Aveva studiato il violino e a Firenze il pianoforte. Continuò a
studiare poi a Roma. Fu la musica a farla emigrare verso Darmstadt la
meta dei giovani compositori: vi insegnavano Stockhausen, Boulez,
Tudor il pianista di John Cage con il quale lavorò a uno spettacolo
al quale partecipava anche Marce Cunningham. Della stagione musicale
della Rosselli rimane un saggio pubblicato sul Verri: è un lavoro di
etno-musicologia, frutto di quattordici anni di ricerca in Italia, in
Francia e a Londra. "Partendo dallo studio della Teoria
dodecafonica e da quello della musica di Bartok scriveva - ho
tentato di introdurre ciò che si potrebbe chiamare un allargamento
della teoria, in rapporto con la musica popolare, e in particolare con
la costruzione di strumenti le cui scale differiscono da quella del
pianoforte poiché sono basate sulla realtà fisica e le leggi
acustiche, mentre è noto che questo non è il caso nella scala
temperata. A questo scopo ho fatto costruire ad una fabbrica italiana,
la Farfisa, un piccolo pianoforte che riproduce la serie degli
armonici..."
Stessa
armonia nei versi della Rosselli. Ricordiamo Variazioni belliche
del 64, Serie Ospedaliera del 69 o Documento
1966/73 o gli scritti giovanili che vanno dal 52 al 63 apparsi
negli Appunti sparsi e poi Impromptu 81. Certo è che
tutta la scrittura di Amelia Rosselli è un impasto di sovrapposizioni
linguistiche, consapevolezze musicali, echi di autori amati.
Con
Diario Ottuso aveva tentato un esperimento di prosa selvaggia.
"Partì - recita una frase di Diario Ottuso - partì senza
dire a nessuno che partiva; partiva ed era obbediente ad altri nel
partire.
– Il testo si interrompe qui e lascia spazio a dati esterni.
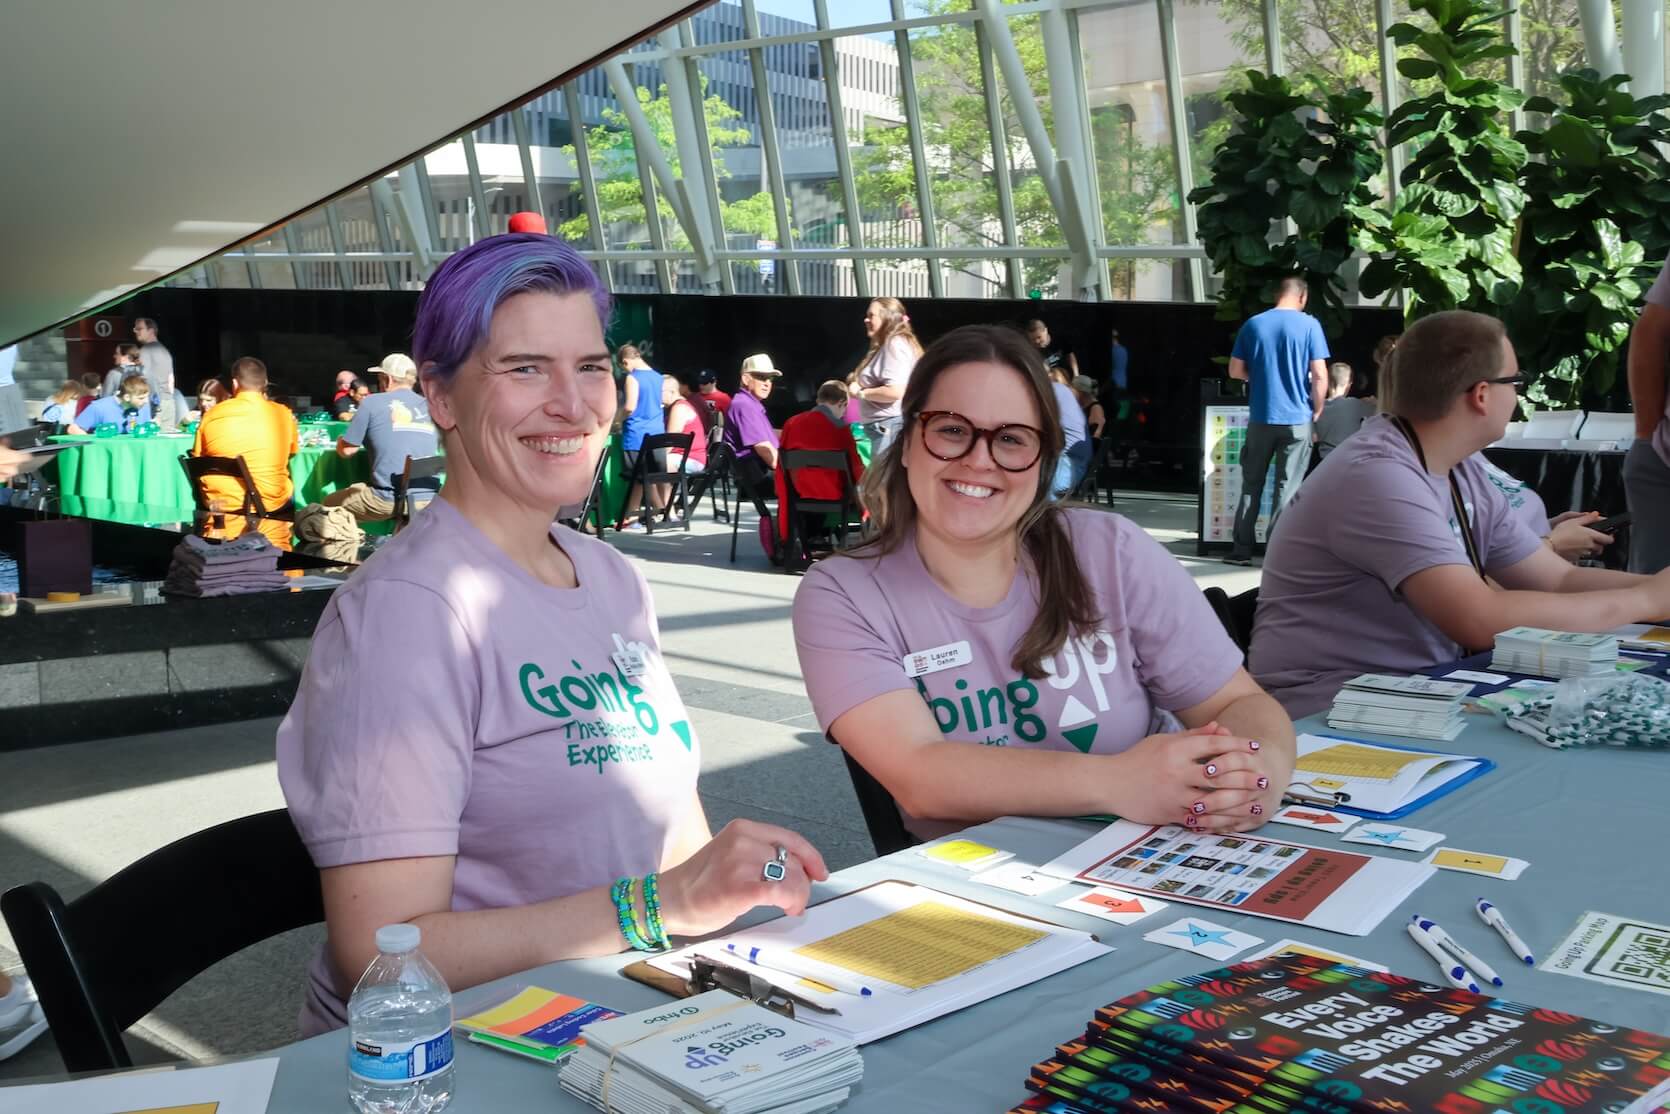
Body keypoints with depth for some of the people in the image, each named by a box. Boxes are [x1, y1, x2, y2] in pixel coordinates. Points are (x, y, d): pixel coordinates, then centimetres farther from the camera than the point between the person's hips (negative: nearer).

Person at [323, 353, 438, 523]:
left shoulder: (372, 402, 1)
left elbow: (346, 450, 4)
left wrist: (340, 440, 29)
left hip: (389, 500, -5)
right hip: (428, 500, 5)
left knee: (328, 505, 15)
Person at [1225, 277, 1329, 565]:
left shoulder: (1253, 324, 3)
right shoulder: (1309, 324, -5)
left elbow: (1235, 371, 6)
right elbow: (1319, 375, -8)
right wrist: (1318, 409, 5)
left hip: (1260, 417, 2)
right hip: (1297, 419, -2)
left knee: (1251, 484, 11)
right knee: (1287, 487, 3)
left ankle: (1242, 549, 13)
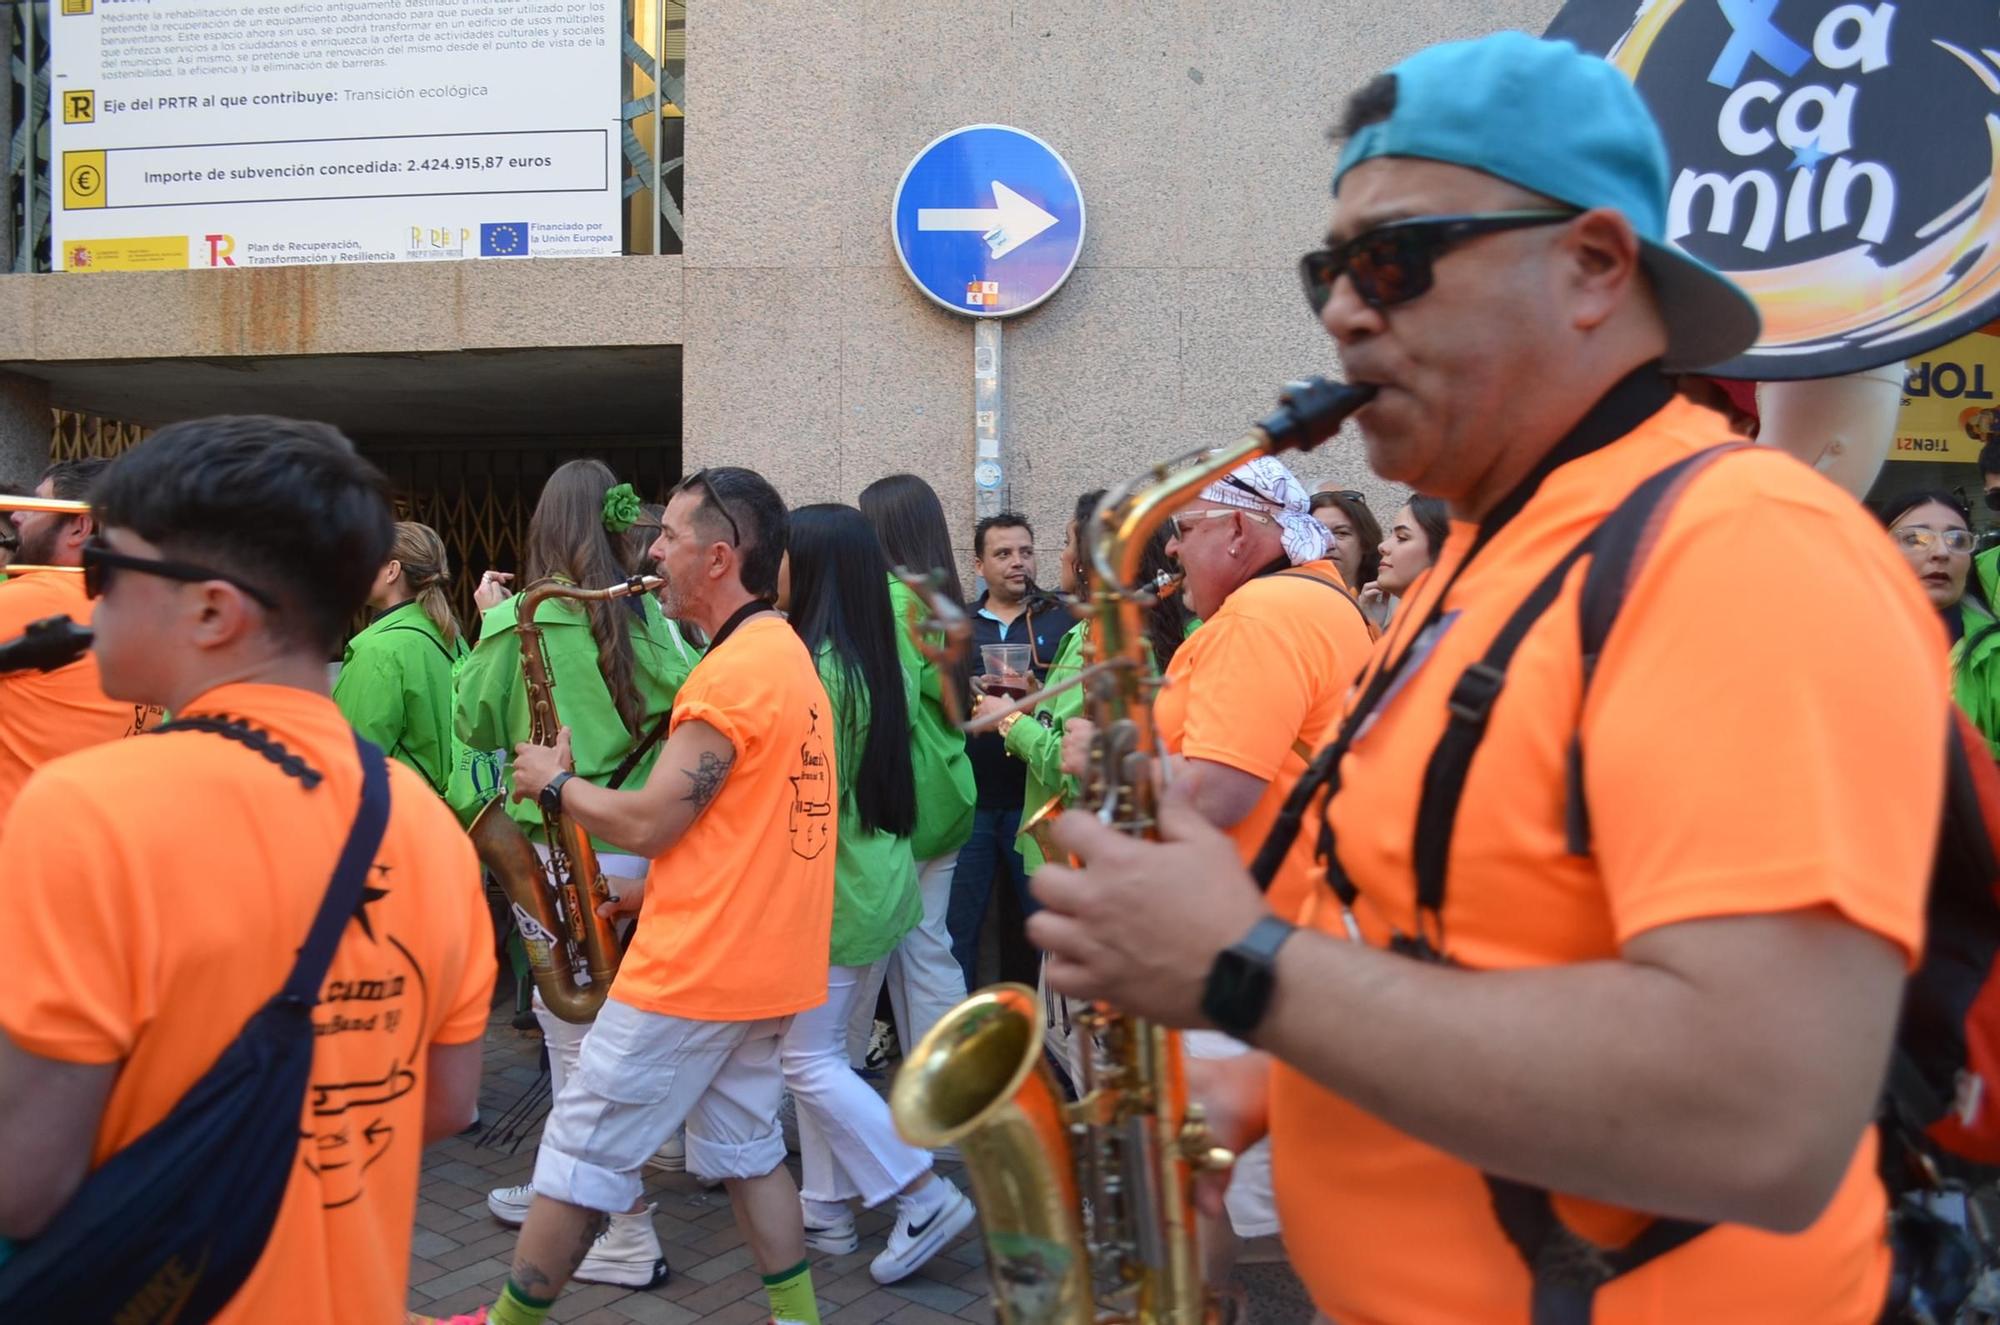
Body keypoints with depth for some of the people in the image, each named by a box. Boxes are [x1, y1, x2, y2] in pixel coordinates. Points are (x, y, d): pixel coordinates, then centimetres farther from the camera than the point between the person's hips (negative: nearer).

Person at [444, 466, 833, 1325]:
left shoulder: (732, 673, -19)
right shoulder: (791, 657, 11)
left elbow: (647, 823, -20)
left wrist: (554, 782, -3)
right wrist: (651, 890, 12)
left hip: (693, 968, -9)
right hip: (764, 960, 9)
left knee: (581, 1153, 6)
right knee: (745, 1147, 18)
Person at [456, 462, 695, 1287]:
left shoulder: (518, 619, -11)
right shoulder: (647, 615, -1)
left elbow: (478, 726, 1)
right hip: (637, 847, 5)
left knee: (582, 1040, 2)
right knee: (577, 1023, 20)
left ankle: (627, 1239, 8)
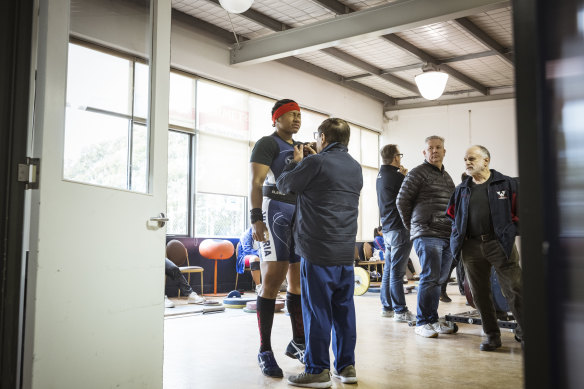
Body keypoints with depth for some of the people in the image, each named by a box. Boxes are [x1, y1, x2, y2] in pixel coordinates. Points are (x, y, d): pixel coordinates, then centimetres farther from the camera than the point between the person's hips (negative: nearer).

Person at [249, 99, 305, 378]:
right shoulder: (267, 144, -1)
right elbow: (256, 183, -11)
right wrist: (256, 219, -22)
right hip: (277, 211, -7)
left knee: (300, 281, 9)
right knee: (273, 280, -10)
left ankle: (298, 343, 20)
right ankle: (265, 351, -3)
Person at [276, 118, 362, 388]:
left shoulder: (315, 163, -9)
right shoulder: (355, 168, 14)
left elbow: (284, 185, 2)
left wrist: (296, 162, 18)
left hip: (318, 252, -7)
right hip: (346, 252, 7)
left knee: (317, 310, 0)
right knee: (344, 309, 11)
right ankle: (346, 366, 18)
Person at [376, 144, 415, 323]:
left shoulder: (380, 176, 13)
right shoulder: (395, 177, -15)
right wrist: (405, 176, 2)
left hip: (387, 228, 9)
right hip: (399, 228, -9)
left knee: (389, 270, 14)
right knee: (397, 271, -7)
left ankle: (387, 307, 21)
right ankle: (400, 311, -3)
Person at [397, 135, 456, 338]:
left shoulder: (447, 177, 21)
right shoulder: (418, 173, -3)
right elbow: (402, 201, -4)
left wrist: (454, 231, 16)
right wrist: (413, 227, 3)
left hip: (447, 236, 7)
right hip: (427, 235, -7)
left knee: (439, 279, 9)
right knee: (430, 278, -9)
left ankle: (433, 319, 19)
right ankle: (422, 323, 0)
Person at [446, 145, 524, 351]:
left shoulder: (507, 184, 4)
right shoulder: (461, 190, 16)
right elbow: (452, 215, 23)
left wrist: (510, 233, -3)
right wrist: (458, 235, 10)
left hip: (500, 244, -4)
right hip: (471, 247, 4)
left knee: (514, 290, -6)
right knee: (480, 293, 6)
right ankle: (492, 335, 17)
Una scrittura inquietante, reale, dura con la violenza di
una parola alienata ma non diversa fino a coniugare l'emozione con il
furore della mente. C'è uno spazio infinitamente più vasto di questa
stretta contrada che davvero "trema d'ingiuria" ed é TEMPO
doloroso, rallentato; sistema complesso all'interno del quale le
parole sono suoni e insieme pensieri.